**TO-DO ITEM:** Would you please output the lines of the data below from the one containing "AUTO VERKAUFEN" to the end, exactly and with nothing added?

Dataset entries:

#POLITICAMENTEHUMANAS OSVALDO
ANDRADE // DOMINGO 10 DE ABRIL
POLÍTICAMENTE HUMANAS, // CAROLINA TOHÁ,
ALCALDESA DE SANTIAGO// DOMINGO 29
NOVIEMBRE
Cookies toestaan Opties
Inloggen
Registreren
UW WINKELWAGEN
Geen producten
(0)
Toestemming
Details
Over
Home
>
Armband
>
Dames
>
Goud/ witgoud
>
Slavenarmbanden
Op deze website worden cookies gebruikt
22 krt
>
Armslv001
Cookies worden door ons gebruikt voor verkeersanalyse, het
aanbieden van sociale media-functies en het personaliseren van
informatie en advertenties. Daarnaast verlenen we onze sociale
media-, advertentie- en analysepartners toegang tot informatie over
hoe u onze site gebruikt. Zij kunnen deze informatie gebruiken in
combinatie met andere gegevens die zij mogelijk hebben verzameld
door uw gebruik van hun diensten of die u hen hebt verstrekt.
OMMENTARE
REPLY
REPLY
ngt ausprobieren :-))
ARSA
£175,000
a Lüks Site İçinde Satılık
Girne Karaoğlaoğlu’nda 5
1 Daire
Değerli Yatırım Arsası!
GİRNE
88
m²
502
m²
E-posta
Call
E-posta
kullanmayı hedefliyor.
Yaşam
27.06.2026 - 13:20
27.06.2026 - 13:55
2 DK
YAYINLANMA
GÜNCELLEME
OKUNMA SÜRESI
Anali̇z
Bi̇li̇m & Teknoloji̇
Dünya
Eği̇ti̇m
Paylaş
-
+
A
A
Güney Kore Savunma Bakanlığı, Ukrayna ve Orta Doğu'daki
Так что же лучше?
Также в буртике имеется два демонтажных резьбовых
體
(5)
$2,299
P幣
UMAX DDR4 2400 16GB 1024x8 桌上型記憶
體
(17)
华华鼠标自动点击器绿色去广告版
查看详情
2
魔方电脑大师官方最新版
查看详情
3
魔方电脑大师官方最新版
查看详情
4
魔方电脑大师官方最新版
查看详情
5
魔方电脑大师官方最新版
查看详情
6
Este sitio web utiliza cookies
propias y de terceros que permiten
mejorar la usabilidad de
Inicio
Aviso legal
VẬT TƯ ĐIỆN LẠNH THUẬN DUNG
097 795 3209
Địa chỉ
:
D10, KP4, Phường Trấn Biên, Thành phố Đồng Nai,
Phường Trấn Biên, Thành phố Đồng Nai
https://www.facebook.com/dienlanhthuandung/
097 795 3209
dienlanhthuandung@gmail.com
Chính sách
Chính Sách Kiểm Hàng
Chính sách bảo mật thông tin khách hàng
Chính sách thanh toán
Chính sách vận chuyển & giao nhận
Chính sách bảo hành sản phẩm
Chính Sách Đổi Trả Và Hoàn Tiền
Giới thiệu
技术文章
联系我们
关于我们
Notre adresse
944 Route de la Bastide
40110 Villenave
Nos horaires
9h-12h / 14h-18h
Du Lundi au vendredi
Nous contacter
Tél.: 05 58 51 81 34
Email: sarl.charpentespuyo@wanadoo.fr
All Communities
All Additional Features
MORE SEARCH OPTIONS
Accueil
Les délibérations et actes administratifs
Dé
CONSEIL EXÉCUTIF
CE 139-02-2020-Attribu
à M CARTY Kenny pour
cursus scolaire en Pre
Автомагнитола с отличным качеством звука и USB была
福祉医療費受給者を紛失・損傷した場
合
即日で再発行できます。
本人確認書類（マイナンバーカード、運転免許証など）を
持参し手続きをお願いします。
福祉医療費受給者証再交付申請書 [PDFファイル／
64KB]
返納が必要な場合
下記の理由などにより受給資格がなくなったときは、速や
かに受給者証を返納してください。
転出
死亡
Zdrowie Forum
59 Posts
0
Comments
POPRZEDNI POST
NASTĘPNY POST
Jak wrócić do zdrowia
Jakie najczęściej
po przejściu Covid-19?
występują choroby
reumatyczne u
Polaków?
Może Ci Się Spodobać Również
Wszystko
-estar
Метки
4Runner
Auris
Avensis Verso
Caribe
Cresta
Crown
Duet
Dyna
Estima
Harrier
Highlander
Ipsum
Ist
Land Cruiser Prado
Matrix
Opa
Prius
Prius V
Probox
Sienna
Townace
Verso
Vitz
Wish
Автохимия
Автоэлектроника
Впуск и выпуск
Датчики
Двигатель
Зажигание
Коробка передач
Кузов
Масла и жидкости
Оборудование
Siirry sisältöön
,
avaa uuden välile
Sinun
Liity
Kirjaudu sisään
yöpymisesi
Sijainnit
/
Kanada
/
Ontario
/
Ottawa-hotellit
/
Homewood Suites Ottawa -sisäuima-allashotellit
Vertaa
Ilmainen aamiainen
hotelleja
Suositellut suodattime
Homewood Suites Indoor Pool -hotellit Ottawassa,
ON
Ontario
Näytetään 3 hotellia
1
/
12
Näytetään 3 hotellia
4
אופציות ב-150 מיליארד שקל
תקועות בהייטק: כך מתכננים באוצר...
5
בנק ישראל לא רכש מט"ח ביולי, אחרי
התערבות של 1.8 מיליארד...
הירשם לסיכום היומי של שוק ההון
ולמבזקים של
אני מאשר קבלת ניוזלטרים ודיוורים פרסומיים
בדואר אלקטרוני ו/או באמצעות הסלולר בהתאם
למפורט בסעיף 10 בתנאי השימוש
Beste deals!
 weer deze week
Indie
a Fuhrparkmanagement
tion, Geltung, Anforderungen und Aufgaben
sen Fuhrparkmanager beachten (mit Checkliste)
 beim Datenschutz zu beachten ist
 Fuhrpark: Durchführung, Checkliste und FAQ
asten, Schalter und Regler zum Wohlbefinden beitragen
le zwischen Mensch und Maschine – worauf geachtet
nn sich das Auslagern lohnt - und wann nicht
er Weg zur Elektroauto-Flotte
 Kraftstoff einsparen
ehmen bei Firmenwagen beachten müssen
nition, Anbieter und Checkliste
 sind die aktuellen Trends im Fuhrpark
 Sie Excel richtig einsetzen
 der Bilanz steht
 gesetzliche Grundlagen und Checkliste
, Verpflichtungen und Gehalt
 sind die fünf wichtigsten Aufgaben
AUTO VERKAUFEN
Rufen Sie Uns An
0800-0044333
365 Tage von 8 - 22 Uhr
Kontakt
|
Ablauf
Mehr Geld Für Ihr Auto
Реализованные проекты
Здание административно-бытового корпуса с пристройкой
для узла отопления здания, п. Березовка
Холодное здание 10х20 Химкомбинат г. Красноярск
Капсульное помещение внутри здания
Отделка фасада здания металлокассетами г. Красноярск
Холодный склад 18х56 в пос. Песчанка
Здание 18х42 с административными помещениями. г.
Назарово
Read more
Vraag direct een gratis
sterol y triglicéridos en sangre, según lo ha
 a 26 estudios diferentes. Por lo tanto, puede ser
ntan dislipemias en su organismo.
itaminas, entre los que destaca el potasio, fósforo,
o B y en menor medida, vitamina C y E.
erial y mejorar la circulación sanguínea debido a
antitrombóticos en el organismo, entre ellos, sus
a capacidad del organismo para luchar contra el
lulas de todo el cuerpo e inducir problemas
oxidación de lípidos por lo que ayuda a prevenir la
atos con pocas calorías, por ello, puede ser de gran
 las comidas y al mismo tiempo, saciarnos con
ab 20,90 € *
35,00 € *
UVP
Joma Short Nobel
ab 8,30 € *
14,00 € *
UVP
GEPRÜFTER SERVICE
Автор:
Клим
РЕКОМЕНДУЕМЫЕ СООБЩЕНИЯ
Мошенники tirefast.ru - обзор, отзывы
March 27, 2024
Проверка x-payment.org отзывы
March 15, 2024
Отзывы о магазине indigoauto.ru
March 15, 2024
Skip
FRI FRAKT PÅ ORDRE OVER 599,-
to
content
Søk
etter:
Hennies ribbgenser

**YOUR SOLUTION:**
AUTO VERKAUFEN
Rufen Sie Uns An
0800-0044333
365 Tage von 8 - 22 Uhr
Kontakt
|
Ablauf
Mehr Geld Für Ihr Auto
Реализованные проекты
Здание административно-бытового корпуса с пристройкой
для узла отопления здания, п. Березовка
Холодное здание 10х20 Химкомбинат г. Красноярск
Капсульное помещение внутри здания
Отделка фасада здания металлокассетами г. Красноярск
Холодный склад 18х56 в пос. Песчанка
Здание 18х42 с административными помещениями. г.
Назарово
Read more
Vraag direct een gratis
sterol y triglicéridos en sangre, según lo ha
 a 26 estudios diferentes. Por lo tanto, puede ser
ntan dislipemias en su organismo.
itaminas, entre los que destaca el potasio, fósforo,
o B y en menor medida, vitamina C y E.
erial y mejorar la circulación sanguínea debido a
antitrombóticos en el organismo, entre ellos, sus
a capacidad del organismo para luchar contra el
lulas de todo el cuerpo e inducir problemas
oxidación de lípidos por lo que ayuda a prevenir la
atos con pocas calorías, por ello, puede ser de gran
 las comidas y al mismo tiempo, saciarnos con
ab 20,90 € *
35,00 € *
UVP
Joma Short Nobel
ab 8,30 € *
14,00 € *
UVP
GEPRÜFTER SERVICE
Автор:
Клим
РЕКОМЕНДУЕМЫЕ СООБЩЕНИЯ
Мошенники tirefast.ru - обзор, отзывы
March 27, 2024
Проверка x-payment.org отзывы
March 15, 2024
Отзывы о магазине indigoauto.ru
March 15, 2024
Skip
FRI FRAKT PÅ ORDRE OVER 599,-
to
content
Søk
etter:
Hennies ribbgenser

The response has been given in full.